=== Questions to answer ===
a) In the passage on sperm fucosyltransferase, which substances inhibited the zona-binding capacity of treated spermatozoa in a dose-dependent manner? Name all of them.
b) Translate this sentence from the passage on sperm fucosyltransferase into Spanish: "Glycodelin-A co-precipitated with recombinant FUT3 and FUT5, but not with FUT6 (Fig. 6A)."
c) Please continue the passage on sperm fucosyltransferase, starting after its final sentence.

=== Text block ===
The interaction between FUT and glycodelin-A was confirmed by co-immunoprecipitation using the anti-glycodelin antibody and the anti-FUT antibody, N-18. Glycodelin-A co-precipitated with recombinant FUT3 and FUT5, but not with FUT6 (Fig. 6A). It also interacted strongly with sperm FUT (Fig. 7). Deglycosylated glycodelin-A did not co-precipitate with recombinant and purified sperm FUTs (Fig. 6B), consistent with the previous observation that the interactions between glycodelin-A and spermatozoa were glycosylation dependent (Chiu et al., 2003b; Chiu et al., 2004). The addition of solubilized zona pellucida reduced the binding of glycodelin-A to sperm FUT in a dose-dependent manner (Fig. 7, Lane 1-3).

An anti-FUT antibody D-17 at concentrations of 1, 5, 10 and 20 μg/ml significantly decreased the number of spermatozoa bound to hemizona (P<0.05) when compared with the control. The hemizona binding index (HZI) decreased in a dose-dependent manner (Fig. 8A). Preabsorption with blocking peptide abolished the inhibitory effect of the antibody on spermatozoa-zona pellucida binding (Fig. 8A).

The results of different concentrations of FUT acceptors on spermatozoa-zona pellucida binding are shown in Fig. 8B. The zona-binding capacity of treated spermatozoa was inhibited by 2′-fucosyllactose, lacto-N-fucopentaose-I and asialofetuin in a dose-dependent manner (P<0.05). At 3000 pmol/ml, the HZI was 60.6±4.1%, 72.6±2.8% and 52.8±4.3%, respectively. No significant inhibition was observed with phenyl-β-D-galactoside, melibose and RNAse. Anti-FUT antibodies with or without blocking peptide preabsorption and FUT acceptors at the concentrations used did not affect sperm viability, acrosomal status and motility (data not shown).

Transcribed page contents
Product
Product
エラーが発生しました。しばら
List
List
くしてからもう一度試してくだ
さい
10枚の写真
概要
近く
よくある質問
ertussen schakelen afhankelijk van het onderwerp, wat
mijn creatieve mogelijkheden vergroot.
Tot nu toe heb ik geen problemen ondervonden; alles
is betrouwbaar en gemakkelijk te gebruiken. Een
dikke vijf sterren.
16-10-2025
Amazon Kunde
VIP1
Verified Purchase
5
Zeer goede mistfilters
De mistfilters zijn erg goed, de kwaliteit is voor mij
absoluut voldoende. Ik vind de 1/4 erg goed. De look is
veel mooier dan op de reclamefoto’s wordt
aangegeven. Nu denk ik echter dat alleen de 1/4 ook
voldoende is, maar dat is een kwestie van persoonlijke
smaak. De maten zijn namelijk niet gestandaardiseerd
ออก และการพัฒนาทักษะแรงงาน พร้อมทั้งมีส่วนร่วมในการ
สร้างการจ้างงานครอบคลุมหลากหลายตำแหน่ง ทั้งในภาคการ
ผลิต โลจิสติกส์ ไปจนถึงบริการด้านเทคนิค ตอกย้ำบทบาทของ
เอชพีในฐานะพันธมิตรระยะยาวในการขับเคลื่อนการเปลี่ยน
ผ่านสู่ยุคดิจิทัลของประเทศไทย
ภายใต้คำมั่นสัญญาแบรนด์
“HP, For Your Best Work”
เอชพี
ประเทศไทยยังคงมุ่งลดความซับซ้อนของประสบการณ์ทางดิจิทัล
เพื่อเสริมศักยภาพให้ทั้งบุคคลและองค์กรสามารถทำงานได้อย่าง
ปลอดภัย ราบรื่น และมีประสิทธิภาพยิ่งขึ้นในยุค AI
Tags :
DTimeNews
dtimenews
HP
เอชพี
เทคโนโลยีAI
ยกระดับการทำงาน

=== Written responses ===
a) 2′-fucosyllactose, lacto-N-fucopentaose-I, asialofetuin

b) La glicodelina-A coprecipitó con FUT3 y FUT5 recombinantes, pero no con FUT6 (Fig. 6A).

c)
Fluorescent-labeled sperm FUT specifically bound to the zona pellucida of human oocytes (Fig. 9A). The bound signal was removed in the presence of an excess of unlabeled sperm FUT (Fig. 9B). Fluorescent-labeled ovalbumin did not bind to intact zona pellucida (Fig. 9C). The binding of labeled sperm FUT to solubilized zona pellucida increased with the amount of FUT used and reached a plateau at concentrations >200 pmol/ml (data not shown). Scatchard plotting revealed an equilibrium dissociation constant (K_d) of 42.82 pmol/ml.

Experimental evidence suggests that lipocalins, e.g. glycodelin-A (Rachmilewitz et al., 2003), β-lactoglobulin (Mansouri et al., 1998) and retinol-binding protein (Sundaram et al., 1998) bind to cell surface receptors. Glycodelin-A inhibits T-cell activity partly by binding to CD45, a major surface tyrosine phosphatase in T-cells (Rachmilewitz et al., 2003). Chemical cross-linking followed by mass spectrometric analysis of the cross-linked molecules is useful to elucidate ligand-receptor interactions (Williams et al., 2000; Bleil and Wassarman, 1990). Using such an approach, we identified FUT5 as a glycodelin-A binding protein on human spermatozoa. Several observations support this conclusion: (1) sulfo-SBED linked glycodelin-A to a sperm surface protein of size ∼65 kDa, which was identified as FUT5 by MS; (2) an anti-FUT5 antibody recognized glycodelin-A-sperm protein complexes and a ∼65 kDa protein band in sperm extract; (3) indirect immunofluorescence staining localized FUT5 to the acrosome region of human spermatozoa, a region that binds glycodelin-A (Chiu et al., 2003a); (4) α(1,3) and α(1,4), but not α(1,2) FUT acceptors, non-FUT-related sugars (melibiose) and glycodelin-S, inhibited the binding of glycodelin-A to human spermatozoa; and (5) co-immunoprecipitation of glycodelin-A with recombinant FUT5 and purified sperm FUT. Moreover, in a cross-linking experiment, the glycodelin-A-FUT5 complex could only be obtained from spermatozoa, but not from fibroblasts, consistent with our previous finding that the binding of glycodelin is cell type-specific (Tse et al., 2002). The inability of deglycosylated glycodelin-A to co-immunoprecipitate with sperm FUT and recombinant FUT5 is also in line with the documented importance of carbohydrate moieties on spermatozoa-glycodelin interaction (Chiu et al., 2003b; Chiu et al., 2004).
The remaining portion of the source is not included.